If you want to take a bit of "risk" I wouldn't go further than these:

  • Why is the man who invests all your money called a broker? (that pokes fun at the industry but not any individual company)
  • A recent study has found that women who carry a little extra weight live longer than the men who mention it. (it's self-deprecating ...when told by a guy)
  • My wife is so negative. I remembered the car seat, the stroller, AND the diaper bag. Yet all she can talk about is how I forgot the baby.

And the below may be funny but would still be on the wrong side of the fence in an interview environment:

  • I used to think I was indecisive, but now I'm not too sure. (that's TOO self deprecating)
  • Team work is important; it helps to put the blame on someone else. (the interviewers may not see it as a joke)
  • I sometimes watch birds and wonder "If I could fly who would I shit on?" (what? you like shitting on people?!)
 

I had a second round interview with a startup and the CFO (who was wearing a Miami Dolphins jersey during the interview) concluded the interview with this question.

I simply replied: "The Miami Dolphins."

I did not receive the offer.

 

So there was this lumberjack that stumbled upon a magical forest.

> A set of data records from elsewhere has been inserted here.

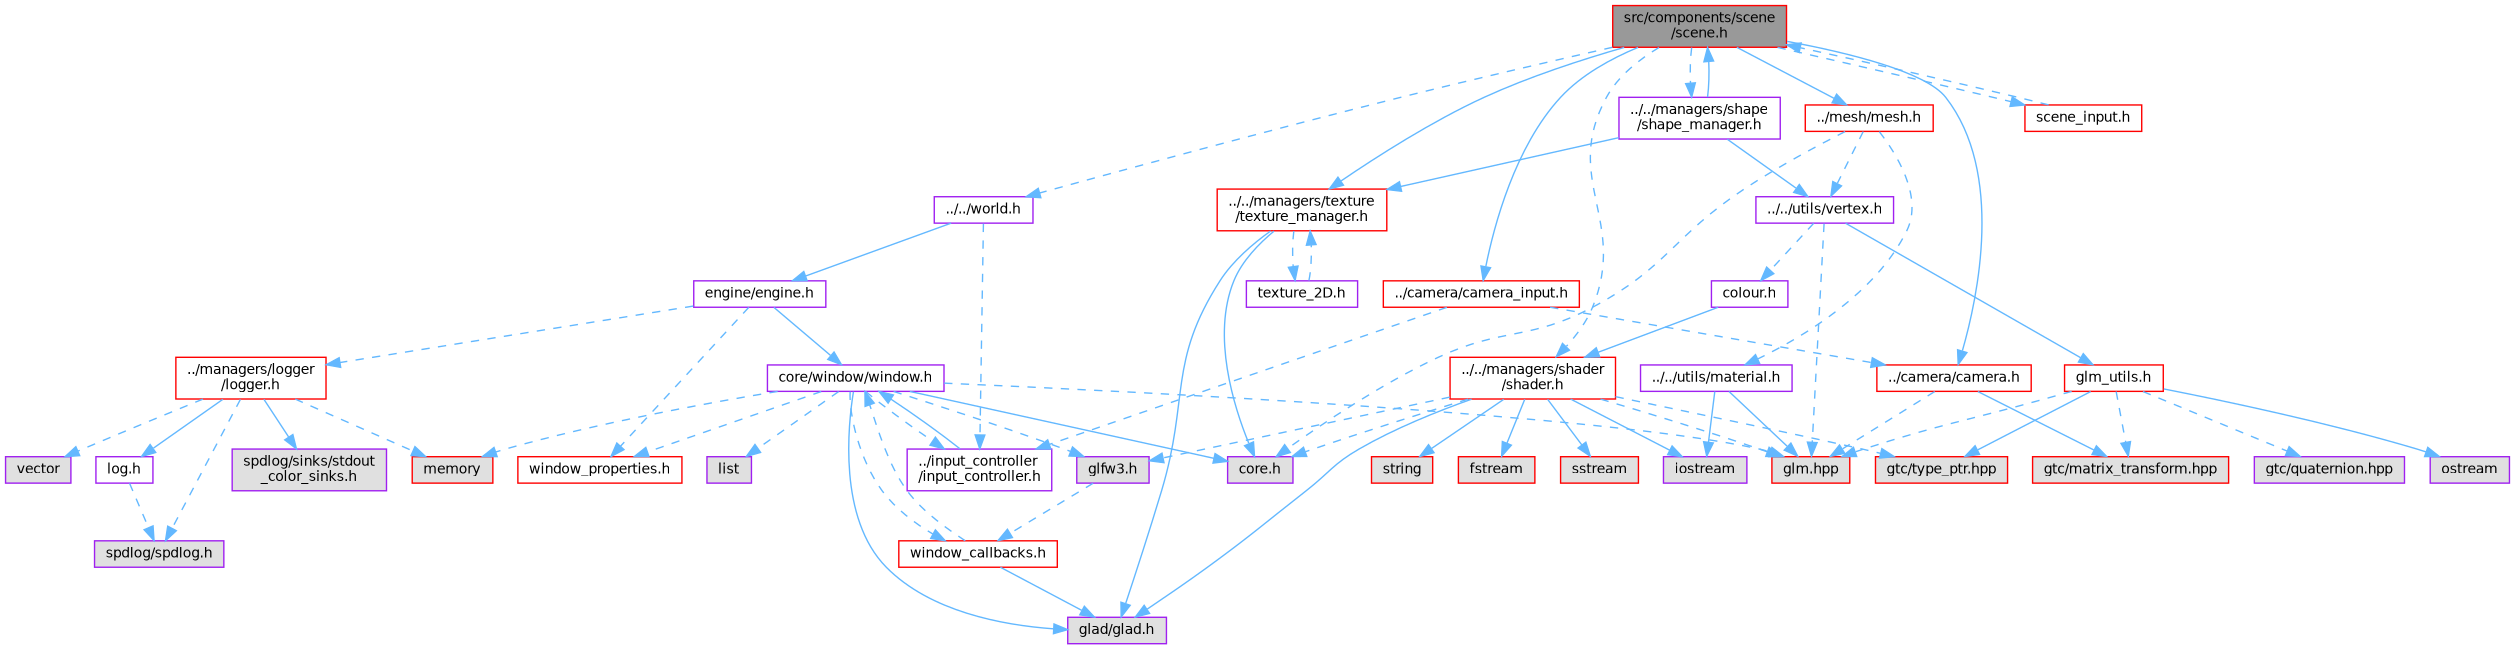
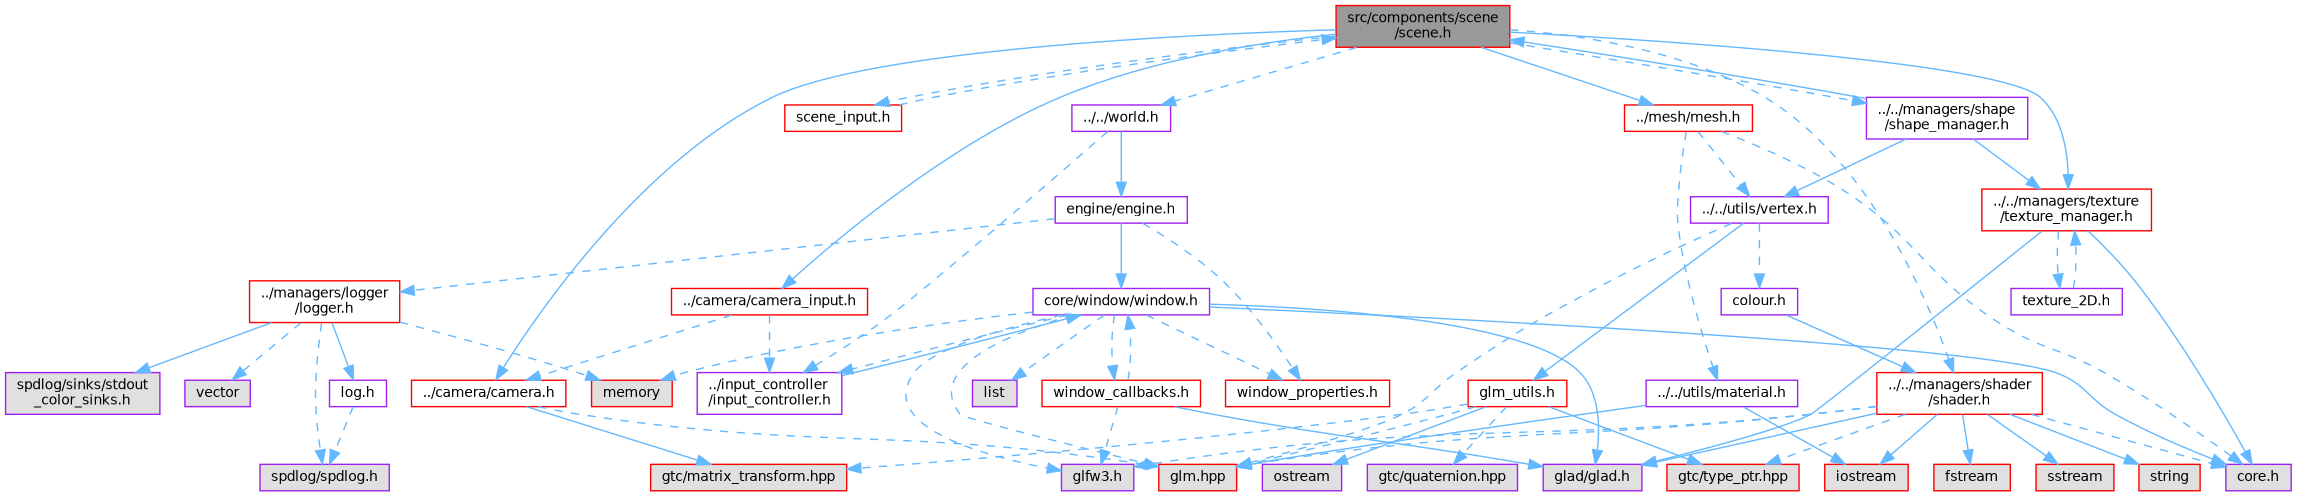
  digraph {
    node [color=red fillcolor=white fontname=Helvetica fontsize=10 shape=box style=filled]
    edge [color=steelblue1 fontname=Helvetica fontsize=10 labelfontname=Helvetica labelfontsize=10 style=dashed]
    n1 [fillcolor=grey60 fontcolor=black height=0.2 label="src/components/scene\l/scene.h" width=0.4]
    n2 [color=purple height=0.2 label="../../world.h" width=0.4]
    n3 [height=0.2 label="scene_input.h" width=0.4]
    n4 [height=0.2 label="../camera/camera.h" width=0.4]
    n5 [height=0.2 label="../camera/camera_input.h" width=0.4]
    n6 [height=0.2 label="../mesh/mesh.h" width=0.4]
    n7 [height=0.2 label="../../managers/texture\l/texture_manager.h" width=0.4]
    n8 [color=purple height=0.2 label="../../managers/shape\l/shape_manager.h" width=0.4]
    n9 [height=0.2 label="../../managers/shader\l/shader.h" width=0.4]
    n10 [color=purple height=0.2 label="engine/engine.h" width=0.4]
    n11 [color=purple height=0.2 label="../input_controller\l/input_controller.h" width=0.4]
    n12 [fillcolor="#E0E0E0" height=0.2 label="glm.hpp" width=0.4]
    n13 [fillcolor="#E0E0E0" height=0.2 label="gtc/matrix_transform.hpp" width=0.4]
    n14 [color=purple fillcolor="#E0E0E0" height=0.2 label="core.h" width=0.4]
    n15 [color=purple height=0.2 label="../../utils/vertex.h" width=0.4]
    n16 [color=purple height=0.2 label="../../utils/material.h" width=0.4]
    n17 [color=purple fillcolor="#E0E0E0" height=0.2 label="glad/glad.h" width=0.4]
    n18 [color=purple height=0.2 label="texture_2D.h" width=0.4]
    n19 [color=purple fillcolor="#E0E0E0" height=0.2 label="glfw3.h" width=0.4]
-   n20 [color=purple fillcolor="#E0E0E0" height=0.2 label=iostream width=0.4]
+   n20 [fillcolor="#E0E0E0" height=0.2 label=iostream width=0.4]
    n21 [fillcolor="#E0E0E0" height=0.2 label="gtc/type_ptr.hpp" width=0.4]
    n22 [fillcolor="#E0E0E0" height=0.2 label=string width=0.4]
    n23 [fillcolor="#E0E0E0" height=0.2 label=fstream width=0.4]
    n24 [fillcolor="#E0E0E0" height=0.2 label=sstream width=0.4]
    n25 [height=0.2 label="../managers/logger\l/logger.h" width=0.4]
    n26 [color=purple height=0.2 label="core/window/window.h" width=0.4]
    n27 [height=0.2 label="window_properties.h" width=0.4]
    n28 [color=purple fillcolor="#E0E0E0" height=0.2 label="spdlog/spdlog.h" width=0.4]
    n29 [color=purple fillcolor="#E0E0E0" height=0.2 label="spdlog/sinks/stdout\l_color_sinks.h" width=0.4]
    n30 [fillcolor="#E0E0E0" height=0.2 label=memory width=0.4]
    n31 [color=purple fillcolor="#E0E0E0" height=0.2 label=vector width=0.4]
    n32 [color=purple height=0.2 label="log.h" width=0.4]
    n33 [color=purple fillcolor="#E0E0E0" height=0.2 label=list width=0.4]
    n34 [height=0.2 label="window_callbacks.h" width=0.4]
    n35 [color=purple height=0.2 label="colour.h" width=0.4]
    n36 [height=0.2 label="glm_utils.h" width=0.4]
    n37 [color=purple fillcolor="#E0E0E0" height=0.2 label=ostream width=0.4]
    n38 [color=purple fillcolor="#E0E0E0" height=0.2 label="gtc/quaternion.hpp" width=0.4]
    n1 -> n2
    n1 -> n3
    n1 -> n4 [style=solid]
    n1 -> n5 [style=solid]
    n1 -> n6 [style=solid]
    n1 -> n7 [style=solid]
    n1 -> n8
    n1 -> n9
    n2 -> n10 [style=solid]
    n2 -> n11
    n3 -> n1
    n4 -> n12
    n4 -> n13 [style=solid]
    n5 -> n4
    n5 -> n11
    n6 -> n14
    n6 -> n15
    n6 -> n16
    n7 -> n14 [style=solid]
    n7 -> n17 [style=solid]
    n7 -> n18
    n8 -> n1 [style=solid]
    n8 -> n7 [style=solid]
    n8 -> n15 [style=solid]
    n9 -> n12
    n9 -> n14
    n9 -> n17 [style=solid]
    n9 -> n19
    n9 -> n20 [style=solid]
    n9 -> n21
    n9 -> n22 [style=solid]
    n9 -> n23 [style=solid]
    n9 -> n24 [style=solid]
    n10 -> n25
    n10 -> n26 [style=solid]
    n10 -> n27
    n11 -> n26 [style=solid]
    n15 -> n12
    n15 -> n35
    n15 -> n36 [style=solid]
    n16 -> n12 [style=solid]
    n16 -> n20 [style=solid]
    n18 -> n7
    n25 -> n28
    n25 -> n29 [style=solid]
    n25 -> n30
    n25 -> n31
    n25 -> n32 [style=solid]
    n26 -> n11
    n26 -> n12
    n26 -> n14 [style=solid]
    n26 -> n17 [style=solid]
    n26 -> n19
    n26 -> n27
    n26 -> n30
    n26 -> n33
    n26 -> n34
    n32 -> n28
    n34 -> n17 [style=solid]
-   n19 -> n34
+   n34 -> n19
    n34 -> n26
    n35 -> n9 [style=solid]
    n36 -> n12
    n36 -> n13
    n36 -> n21 [style=solid]
    n36 -> n37 [style=solid]
    n36 -> n38
  }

As he was walking through the forest, he was looking for the perfect tree to cut down. When he came upon one, he rose up his ax and just as he was about to chop the tree screamed "stop! I'm a magical talking tree.."

The lumberjack took a second, rose his ax back up and said "Yes, but now you'll* dialogue*"....

"It is better to have a friendship based on business, than a business based on friendship." - Rockefeller. "Live fast, die hard. Leave a good looking body." - Navy SEAL
 

Here's 3 jokes, ranging from a quick riddle to a couple of longer jokes...

Why did the financial system collapse in ancient Egypt? Pyramid schemes.

A husband's getting into the shower just as his wife is finishing her shower and their doorbell rings. The wife wraps herself in a towel and runs downstairs. Opening the door, there stands Bob, the neighbor from next door. Before she says a word, Bob says:

"I’ll give you $800 to drop that towel."

After considering for a moment, she drops her towel and stands naked in front of Bob. After a few seconds and a satisfying glance, Bob hands her $800 and leaves. Wifey wraps back up in the towel and goes back upstairs. When she gets to the bathroom, her husband asks:

"Who was that?"

"It was Bob from next door," she replies.

"Great," the husband says, "did he say anything about the $800 he owes me?"

Moral of the story: If you share critical information pertaining to credit and risk with your shareholders in time, you may be in a position to prevent avoidable exposure.

Tom's a single guy living at home with his father and working in the family business. His sickly father told him he was going to inherit the business and a fortune but his father's one wish was to see Tom married and settled before he passed on.

One night, Tom attends a financial planning seminar, It's being given by the most beautiful woman he's ever seen. She's bright and personable to boot. Tom falls in love at first sight. He tells her, "I may look pretty ordinary, but my father will probably die soon and I will inherit the family business and a large fortune.” Impressed, the woman asked Tom for his business card, and three weeks later, she became his stepmother.